Texto fornecido
**********
O importante é ir para céu
De todos os objetivos da nossa vida, só um é realmente necessário: chegarmos à meta que Deus nos propôs, que é o Céu. Para alcançá-lo, devemos estar dispostos a sacrificar seja o que for. Tudo deve estar subordinado a essa meta, a única que vale a pena. E se há alguma coisa que, ao invés de ser ajuda, é obstáculo, devemos então retificá-la ou afastá-la.
É o que nos diz o Senhor no Evangelho da Missa1:Se a tua mão te escandaliza, corta-a… E se o teu pé te escandaliza, corta-o… E se o teu olho te escandaliza, arranca-o…
É preferível entrarmos manetas, coxos ou caolhos no Reino a sermos jogados inteiros na geena do fogo, onde nem o verme morre nem o fogo se apaga.
Com estas comparações tão vivas, o Senhor ensina-nos que temos obrigação de evitar os perigos de ofendê-lo e o dever grave de afastar as ocasiões próximas de pecado, pois quem ama o perigo, nele cairá2. Tudo aquilo que nos põe em risco de pecar deve ser afastado energicamente. Não podemos brincar com a nossa salvação nem com a do próximo.
Para um cristão que pretende agradar a Deus em tudo, normalmente os obstáculos que terá de remover não serão muito importantes, mas talvez pequenos caprichos, faltas de temperança ou de domínio do caráter, breves momentos de preguiça, excessiva preocupação pela saúde ou pelo bem-estar… Faltas mais ou menos habituais, pecados veniais, mas que devem ser tidos muito em conta, porque nos atrasam o passo e nos podem fazer tropeçar e mesmo cair em fraquezas mais importantes.
**********
Objetivos
(a) Como você resumiria o texto fornecido em duas frases?
(b) No texto fornecido, qual é o único, entre todos os objetivos da vida, que é realmente necessário?

Amostra dos dados
**********
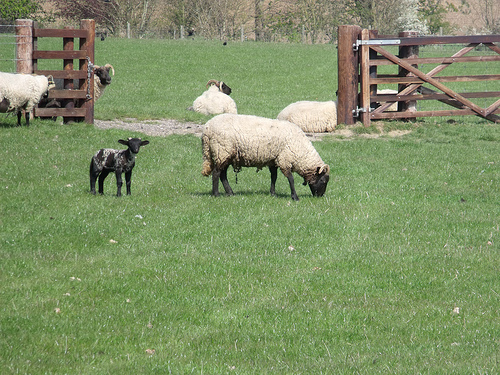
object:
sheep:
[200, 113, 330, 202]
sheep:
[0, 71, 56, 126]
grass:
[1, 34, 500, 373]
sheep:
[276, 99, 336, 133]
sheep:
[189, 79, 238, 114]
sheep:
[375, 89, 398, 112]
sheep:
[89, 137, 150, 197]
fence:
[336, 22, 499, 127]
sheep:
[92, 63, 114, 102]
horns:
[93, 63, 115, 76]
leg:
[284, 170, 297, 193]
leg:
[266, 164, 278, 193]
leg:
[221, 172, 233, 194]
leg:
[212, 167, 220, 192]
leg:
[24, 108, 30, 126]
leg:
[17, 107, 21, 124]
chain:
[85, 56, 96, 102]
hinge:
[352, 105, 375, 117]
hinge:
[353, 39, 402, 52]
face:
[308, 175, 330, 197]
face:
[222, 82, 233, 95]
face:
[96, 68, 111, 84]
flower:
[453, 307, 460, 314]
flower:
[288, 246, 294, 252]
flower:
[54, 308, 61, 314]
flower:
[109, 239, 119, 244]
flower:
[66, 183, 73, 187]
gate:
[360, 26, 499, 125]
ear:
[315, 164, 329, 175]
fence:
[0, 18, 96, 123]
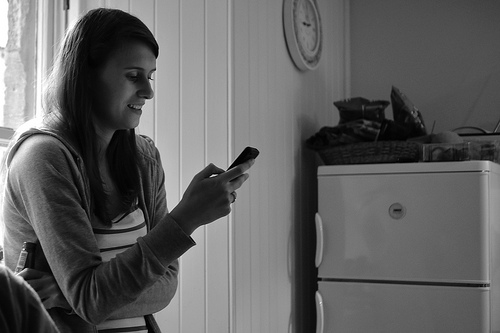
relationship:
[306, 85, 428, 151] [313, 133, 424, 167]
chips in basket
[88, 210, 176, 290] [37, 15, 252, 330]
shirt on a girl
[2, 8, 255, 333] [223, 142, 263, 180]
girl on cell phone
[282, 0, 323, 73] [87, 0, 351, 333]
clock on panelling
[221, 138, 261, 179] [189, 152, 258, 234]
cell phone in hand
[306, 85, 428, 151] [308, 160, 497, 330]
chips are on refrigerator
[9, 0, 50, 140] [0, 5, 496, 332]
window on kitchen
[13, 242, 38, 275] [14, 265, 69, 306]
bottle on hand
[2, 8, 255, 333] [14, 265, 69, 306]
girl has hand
**********
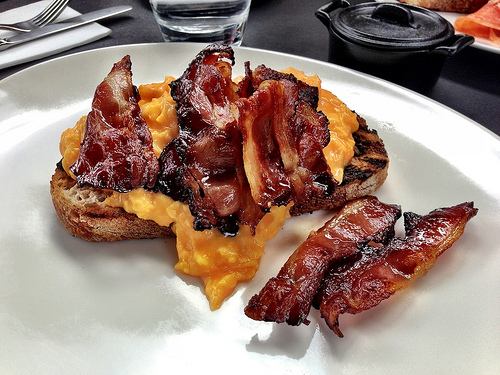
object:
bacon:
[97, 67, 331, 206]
**********
Resultados do exercício
(a) O único objetivo realmente necessário da vida é chegar ao Céu, e tudo o que for obstáculo a essa meta deve ser retificado ou afastado, incluindo as ocasiões próximas de pecado. Para o cristão que pretende agradar a Deus em tudo, esses obstáculos costumam ser pequenas faltas, como caprichos, breves momentos de preguiça ou faltas de temperança, que merecem atenção porque atrasam o passo e podem levar a fraquezas mais importantes.

(b) Chegar ao Céu, a meta que Deus nos propôs.